- [WHAT THIS TASK INVOLVES]: The copy must match the data word for word and contain no pictures.
━━ RECORD EXTRACTS
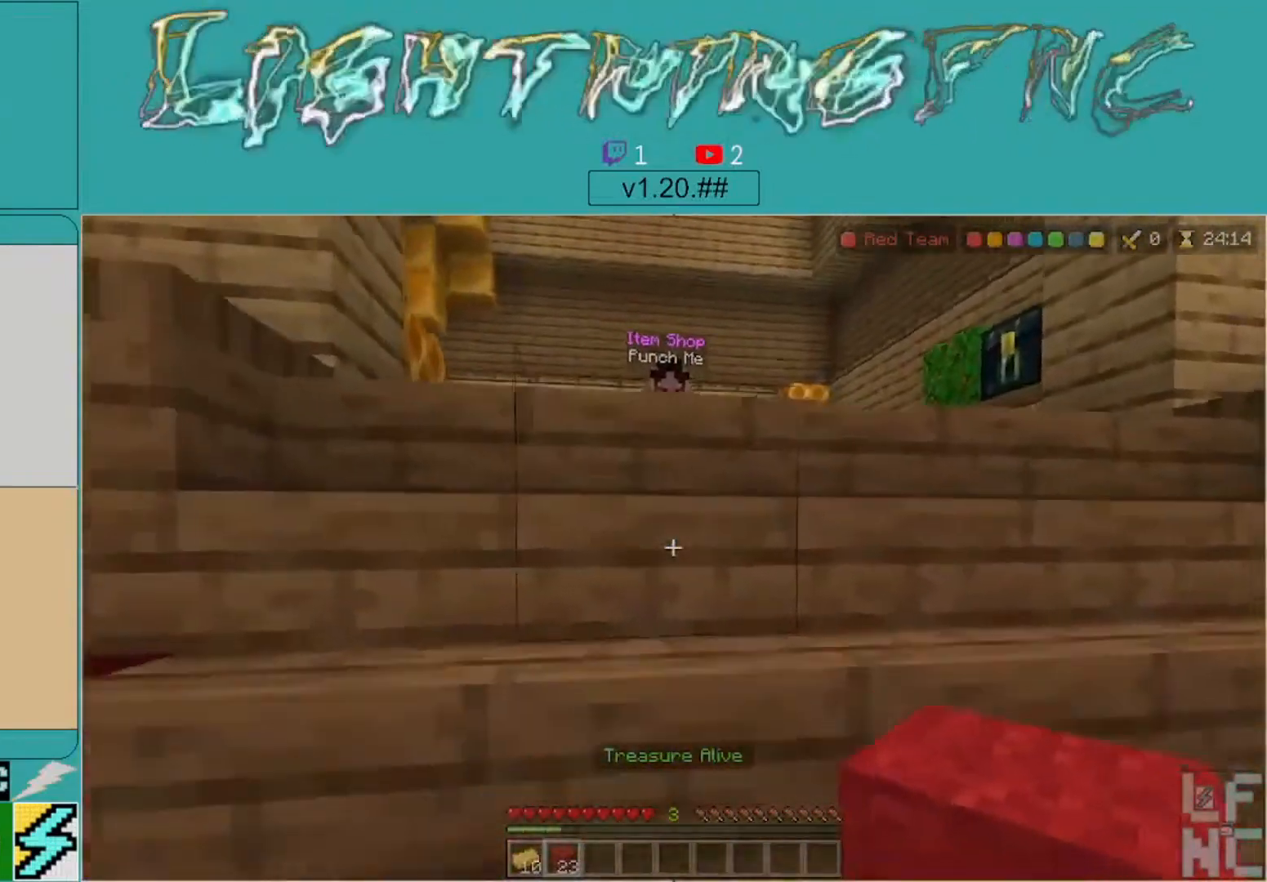
{"buttons": [], "left_stick": "up-right", "right_stick": "left", "events": [[467, "right_stick", "left"]]}
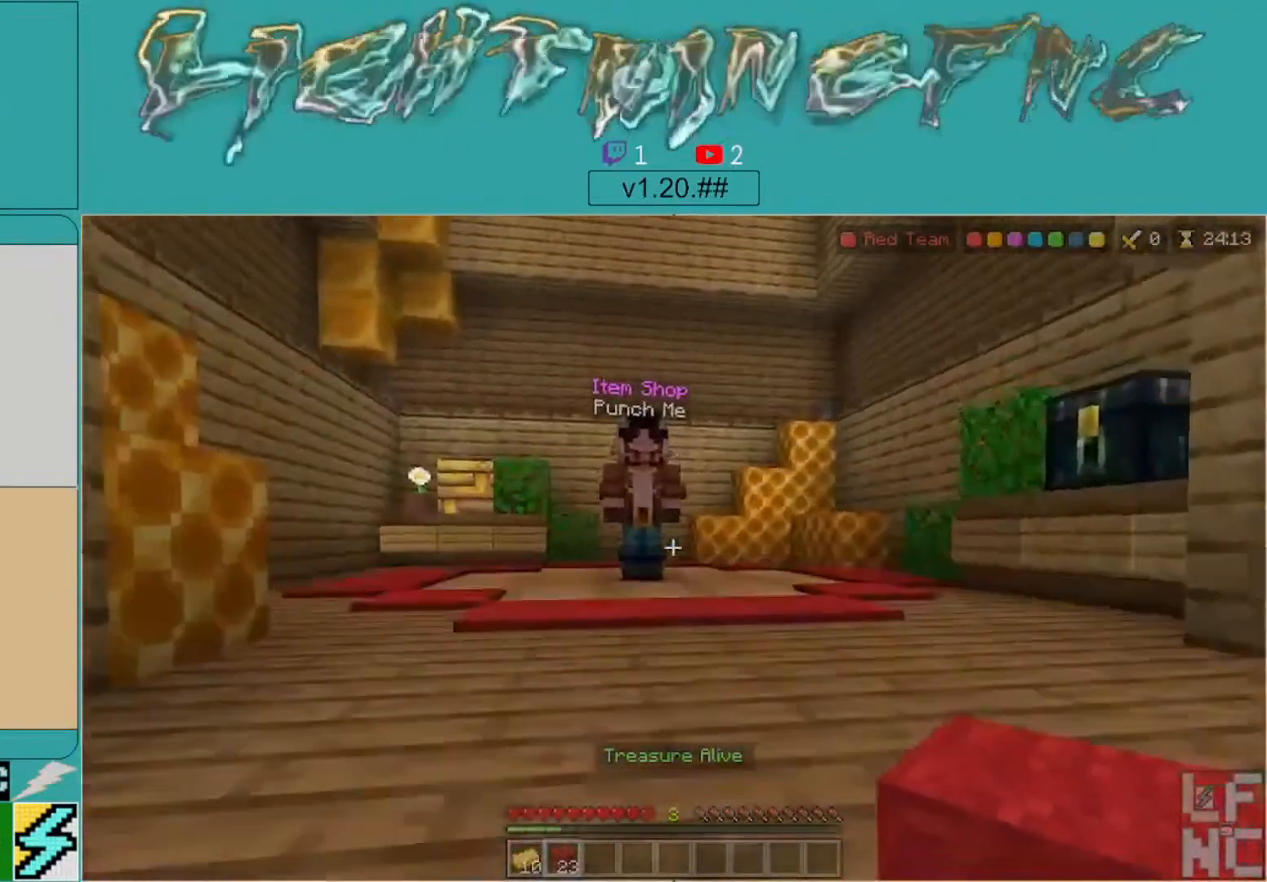
{"buttons": [], "left_stick": "up-right", "right_stick": "center", "events": [[67, "right_stick", "center"], [333, "right_stick", "down"], [433, "right_stick", "center"]]}
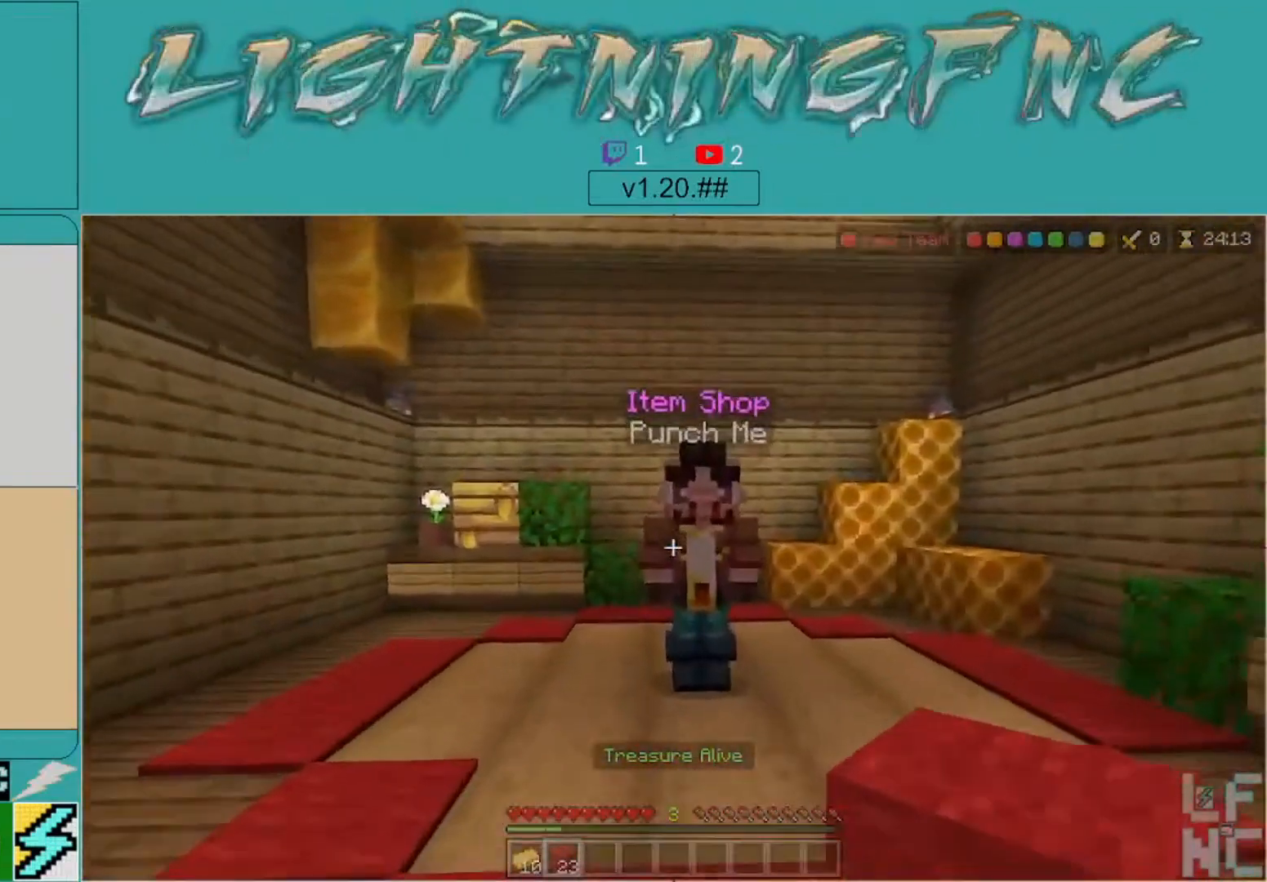
{"buttons": [], "left_stick": "up-right", "right_stick": "center", "events": []}
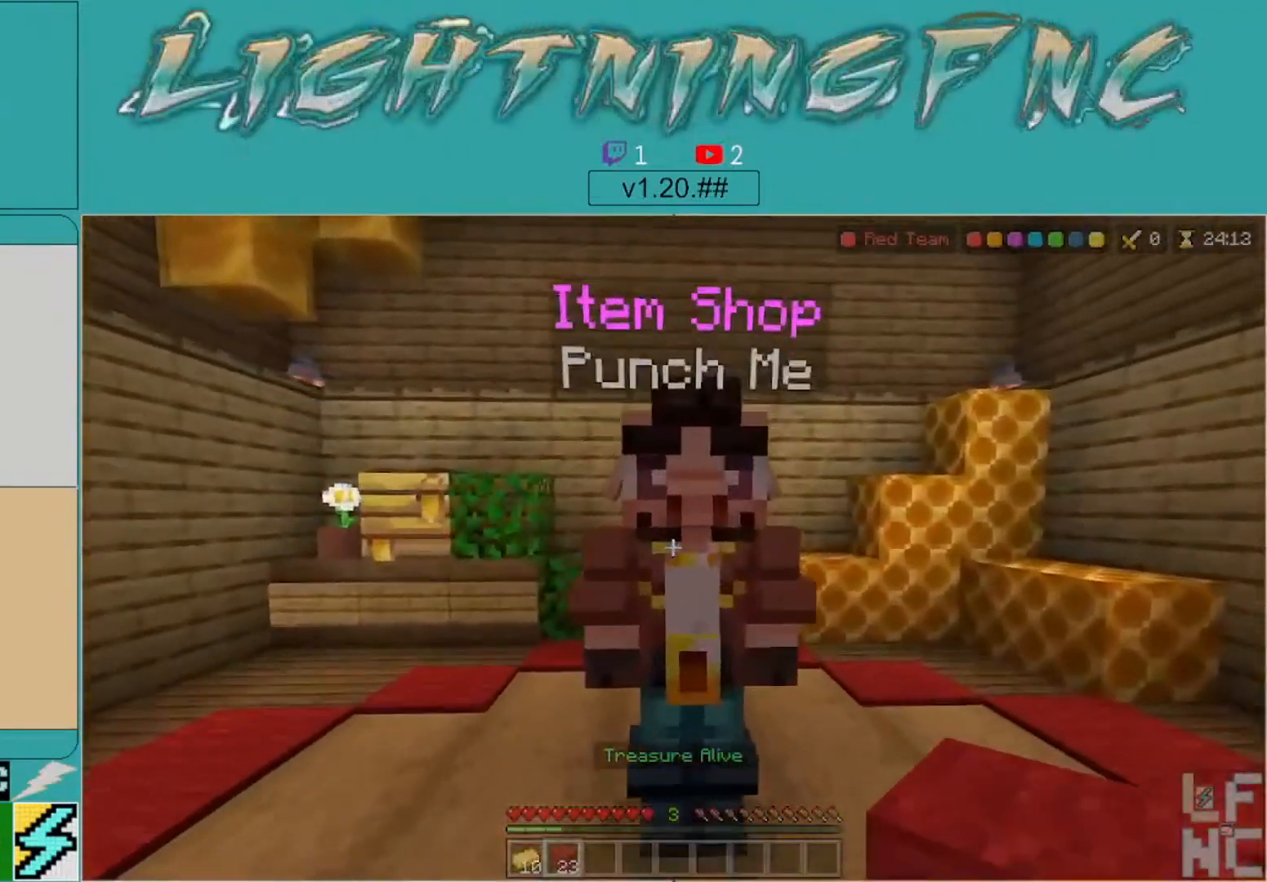
{"buttons": [], "left_stick": "center", "right_stick": "center", "events": [[67, "L2", "down"], [67, "left_stick", "center"], [267, "L2", "up"]]}
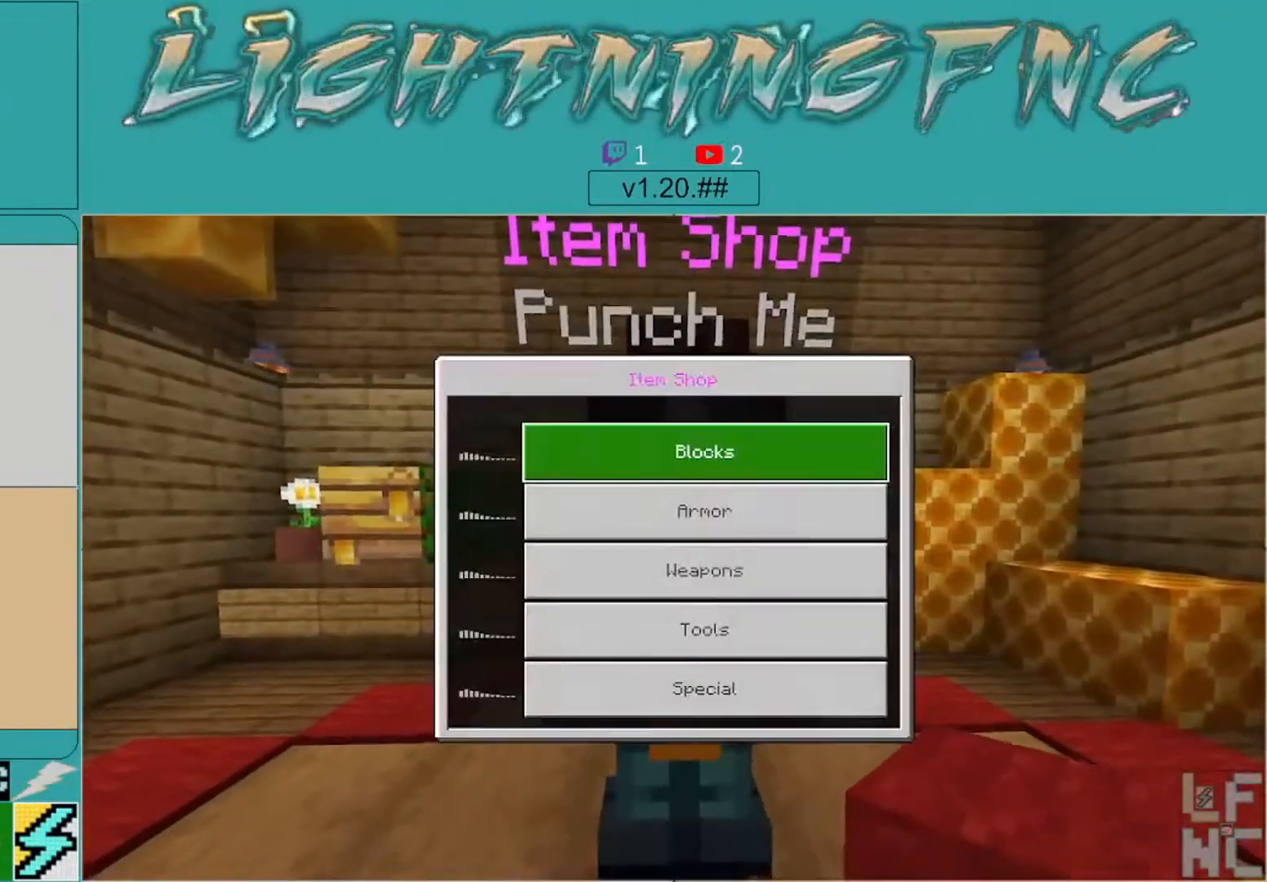
{"buttons": [], "left_stick": "down", "right_stick": "center", "events": [[400, "left_stick", "down"]]}
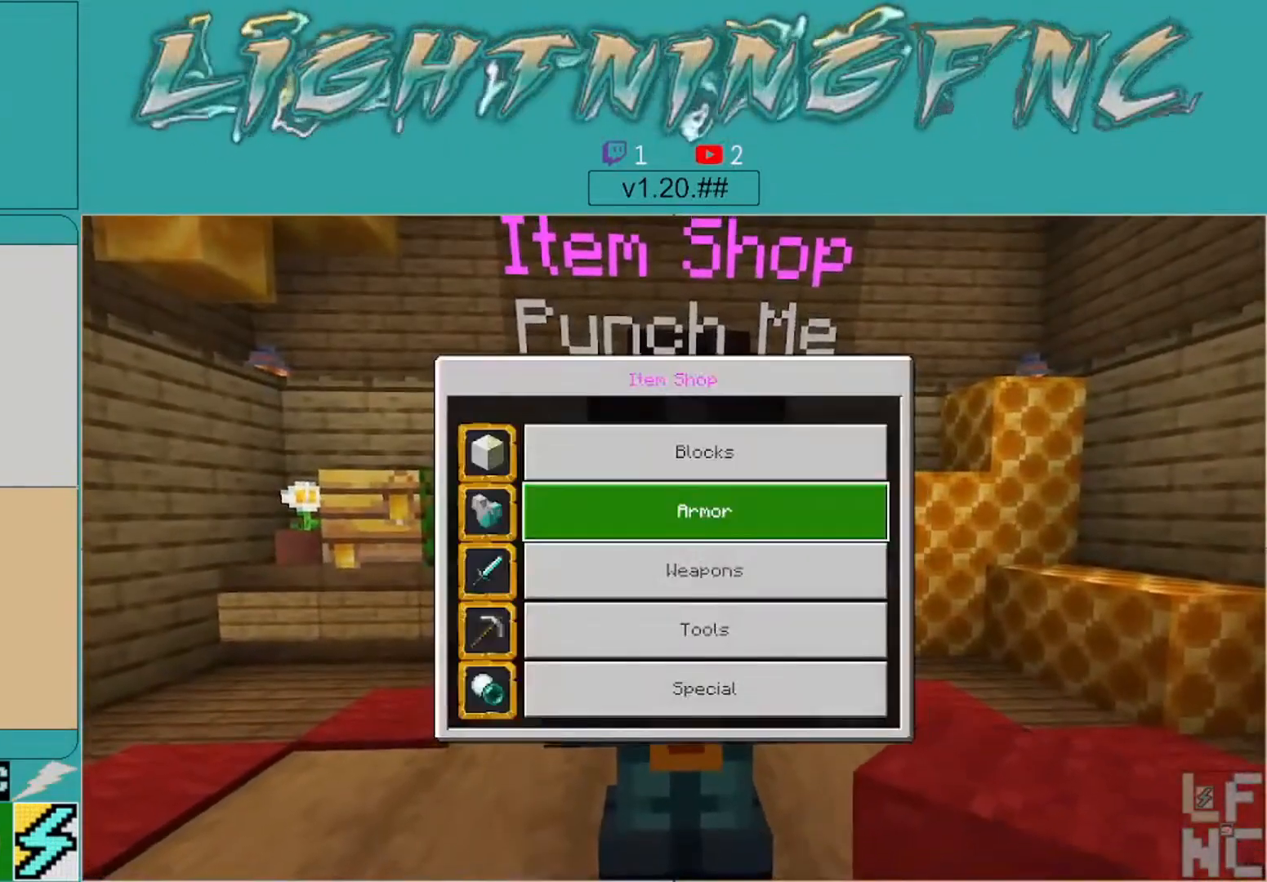
{"buttons": [], "left_stick": "down", "right_stick": "center", "events": [[100, "left_stick", "center"], [467, "left_stick", "down"]]}
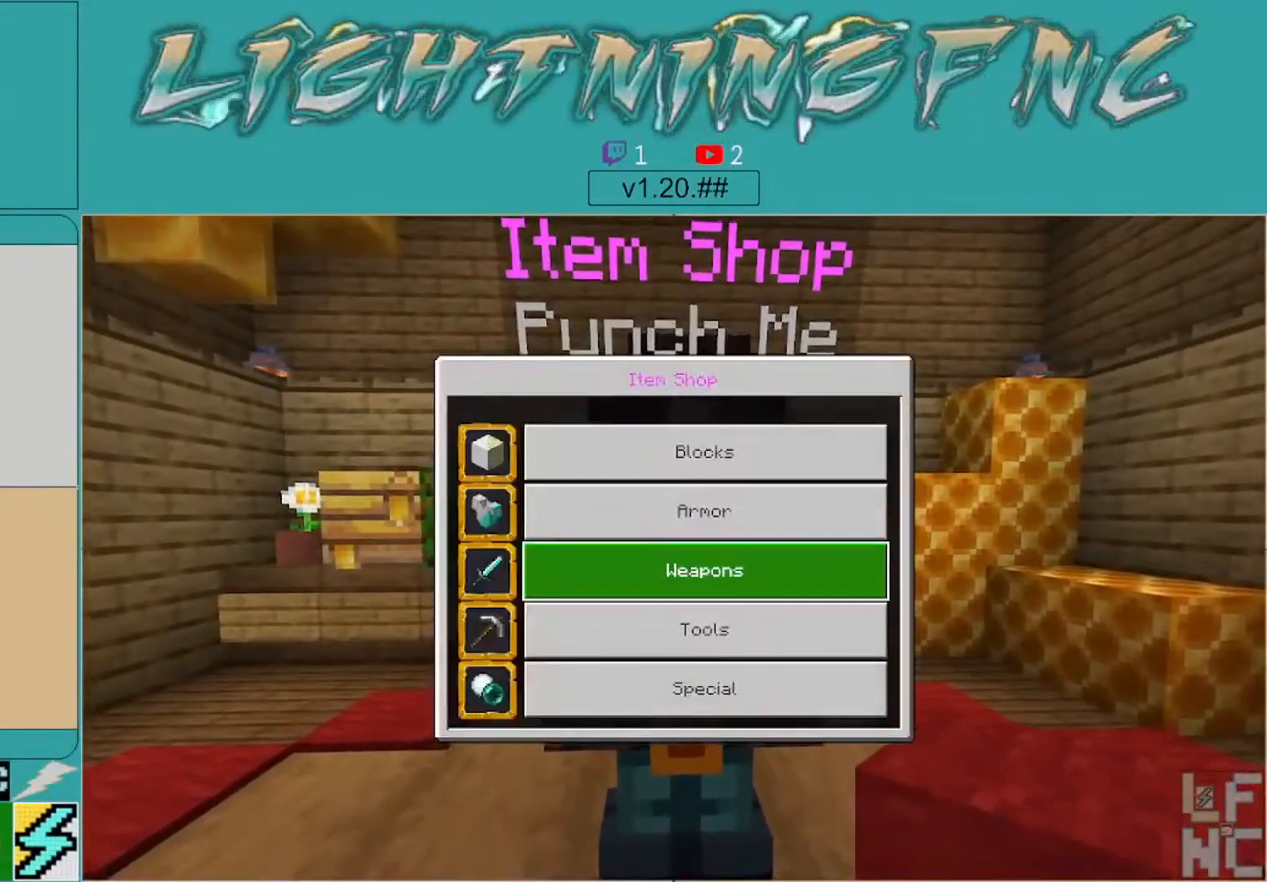
{"buttons": [], "left_stick": "center", "right_stick": "center", "events": [[133, "left_stick", "center"], [267, "A", "down"], [400, "A", "up"]]}
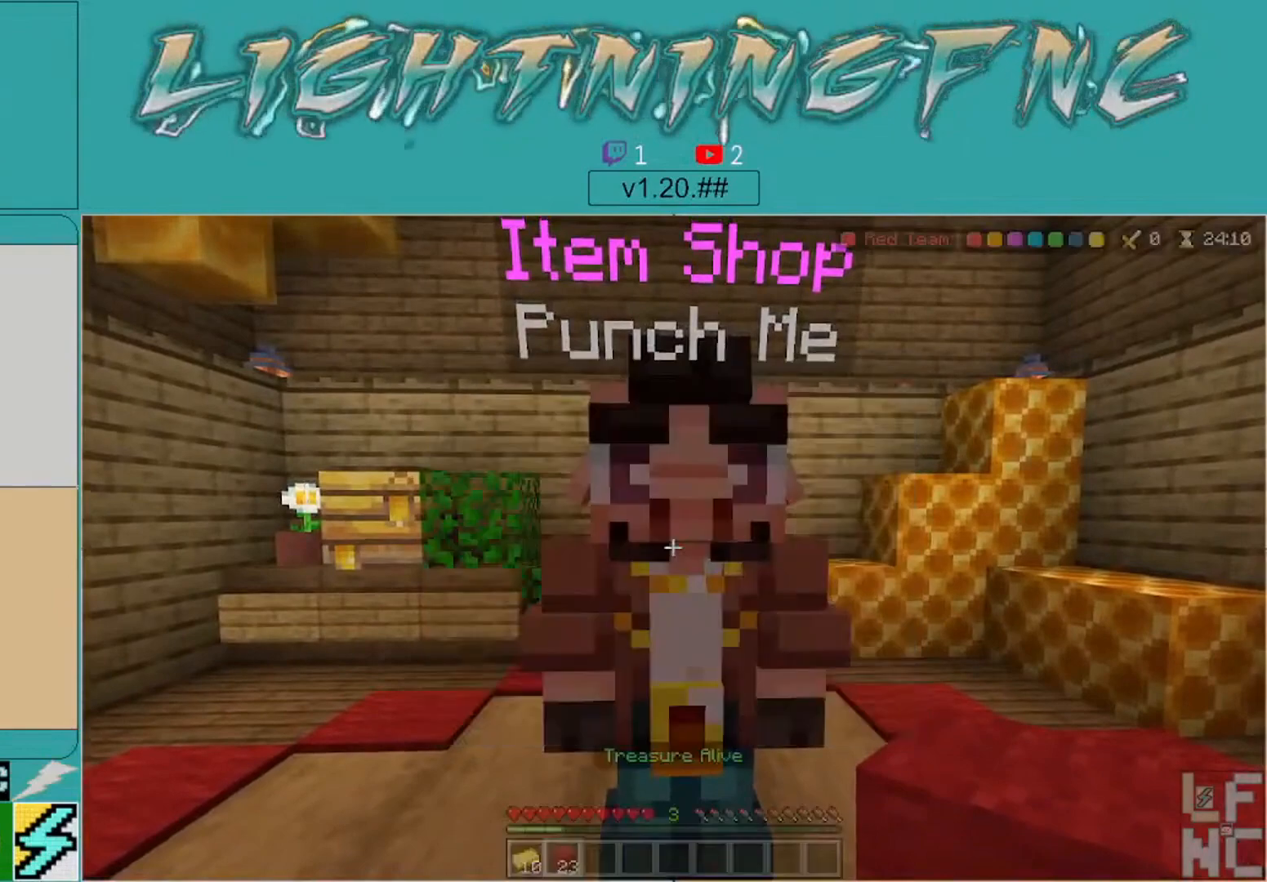
{"buttons": [], "left_stick": "center", "right_stick": "center", "events": [[333, "left_stick", "down"], [467, "left_stick", "center"]]}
━━━━
- [ANSWER SPACE]:
{"buttons": [], "left_stick": "up-right", "right_stick": "left", "events": [[467, "right_stick", "left"]]}
{"buttons": [], "left_stick": "up-right", "right_stick": "center", "events": [[67, "right_stick", "center"], [333, "right_stick", "down"], [433, "right_stick", "center"]]}
{"buttons": [], "left_stick": "up-right", "right_stick": "center", "events": []}
{"buttons": [], "left_stick": "center", "right_stick": "center", "events": [[67, "L2", "down"], [67, "left_stick", "center"], [267, "L2", "up"]]}
{"buttons": [], "left_stick": "down", "right_stick": "center", "events": [[400, "left_stick", "down"]]}
{"buttons": [], "left_stick": "down", "right_stick": "center", "events": [[100, "left_stick", "center"], [467, "left_stick", "down"]]}
{"buttons": [], "left_stick": "center", "right_stick": "center", "events": [[133, "left_stick", "center"], [267, "A", "down"], [400, "A", "up"]]}
{"buttons": [], "left_stick": "center", "right_stick": "center", "events": [[333, "left_stick", "down"], [467, "left_stick", "center"]]}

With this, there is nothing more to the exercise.